Activity -> Would you pull out every line of the material that contains the string "element"?

Data provided ->
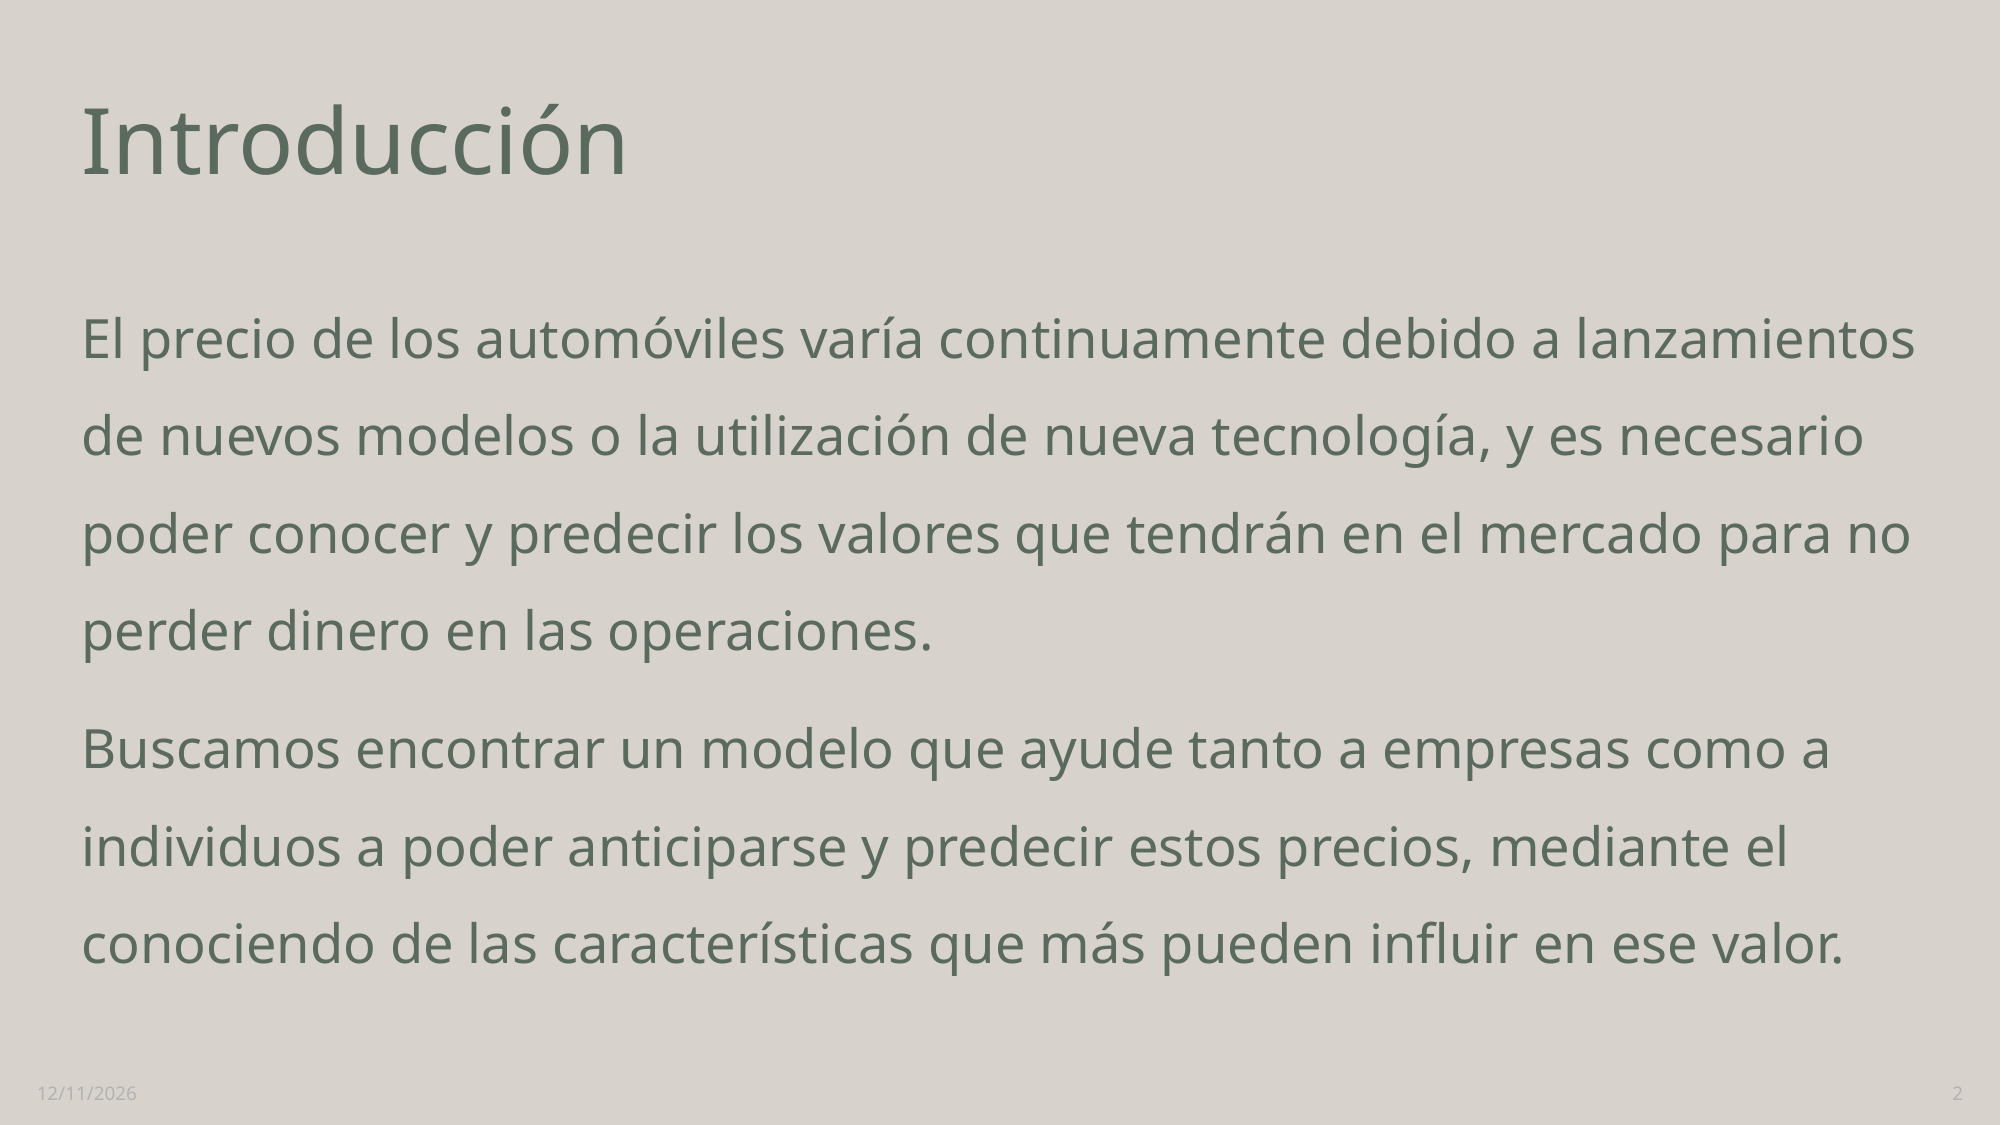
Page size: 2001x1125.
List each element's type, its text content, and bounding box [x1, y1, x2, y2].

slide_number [21, 1064, 472, 1124]
list El precio de los automóviles varía continuamente debido a lanzamientos de nuevos modelos o la utilización de nueva tecnología, y es necesario poder conocer y predecir los valores que tendrán en el mercado para no perder dinero en las operaciones. Buscamos encontrar un modelo que ayude tanto a empresas como a individuos a poder anticiparse y predecir estos precios, mediante el conociendo de las características que más pueden influir en ese valor. [66, 264, 1952, 1008]
title Introducción [66, 34, 712, 255]
slide_number 2 [1528, 1064, 1979, 1124]
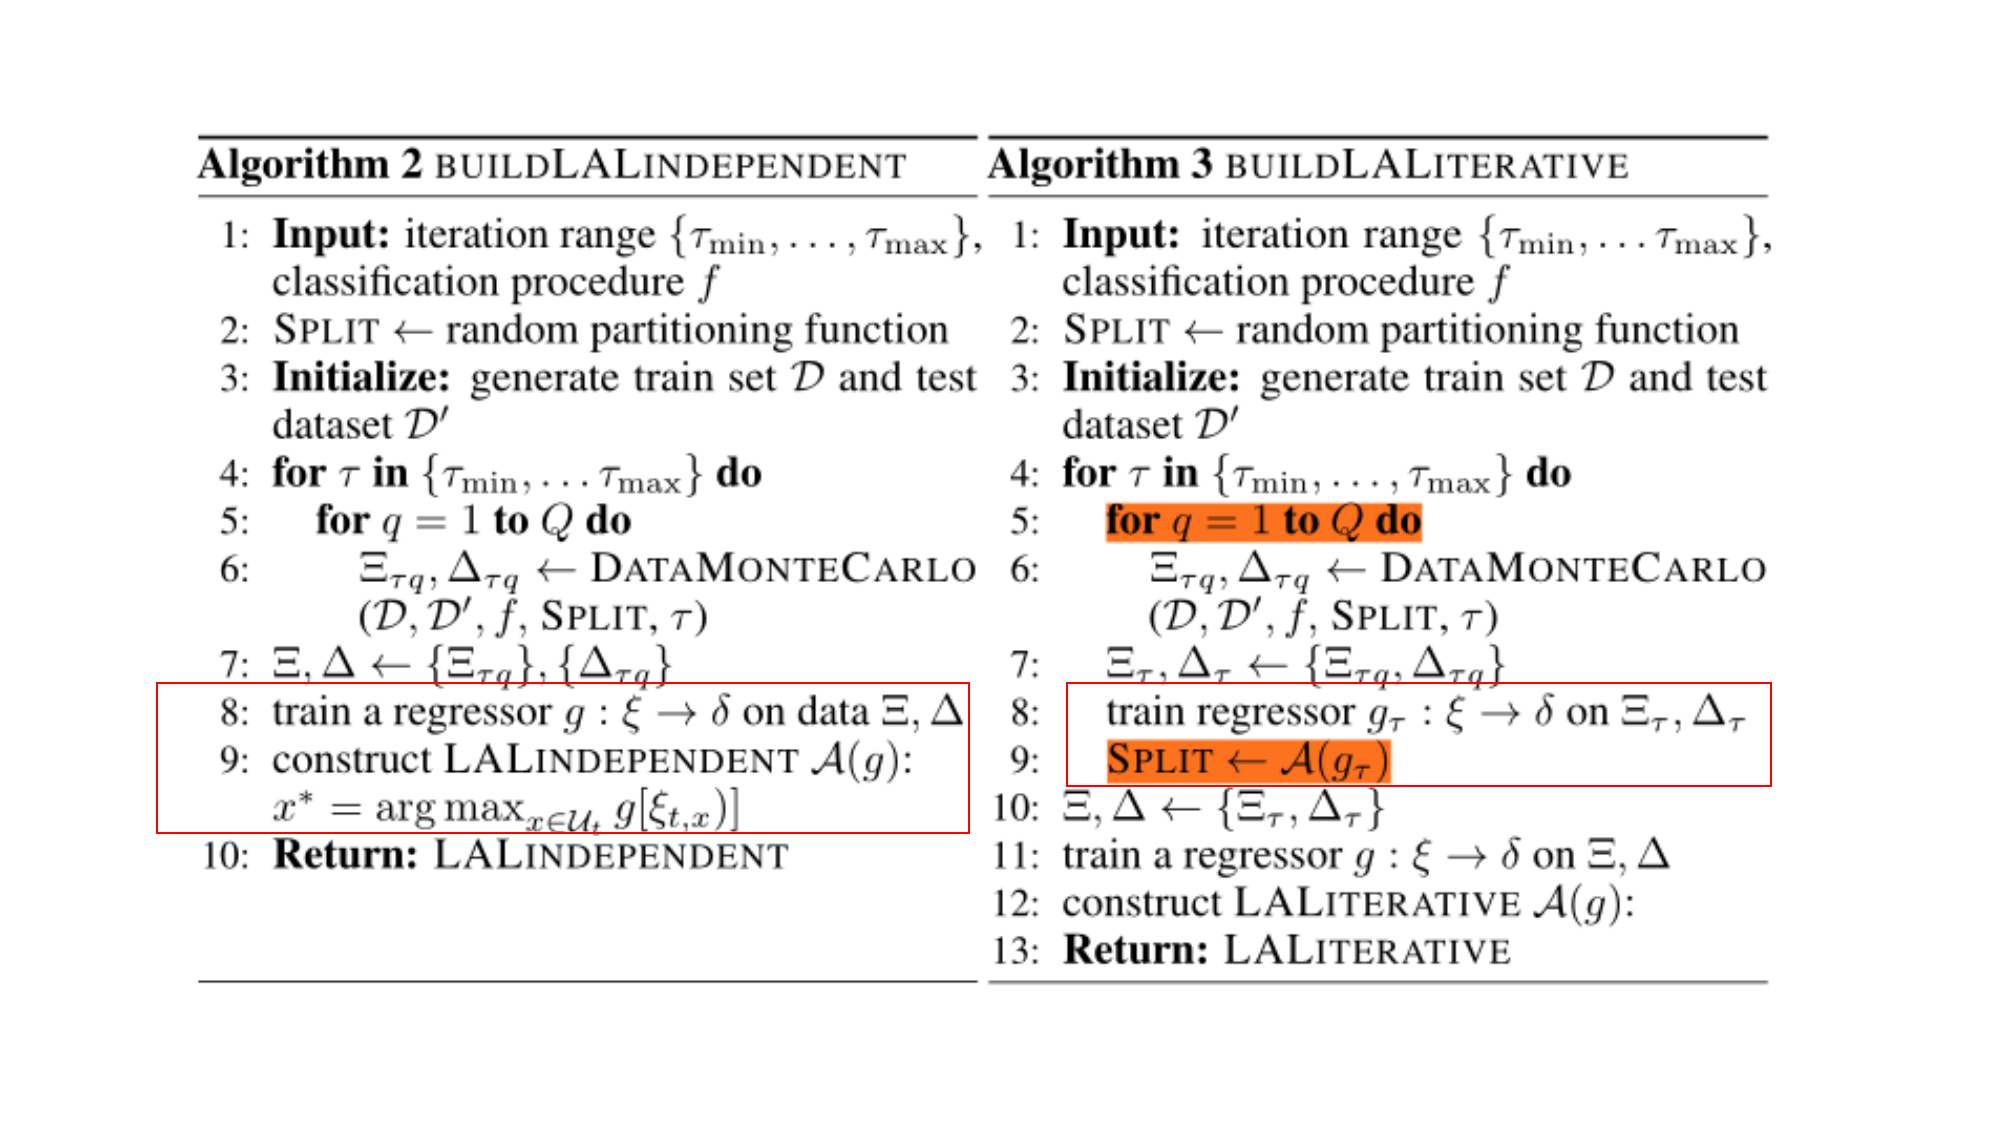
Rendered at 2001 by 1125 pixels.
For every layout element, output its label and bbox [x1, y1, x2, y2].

Exercise result ->
List each element's type, its text content, and bounding box [x1, y1, x2, y2].
For every layout element, output its label and bbox [x1, y1, x2, y2].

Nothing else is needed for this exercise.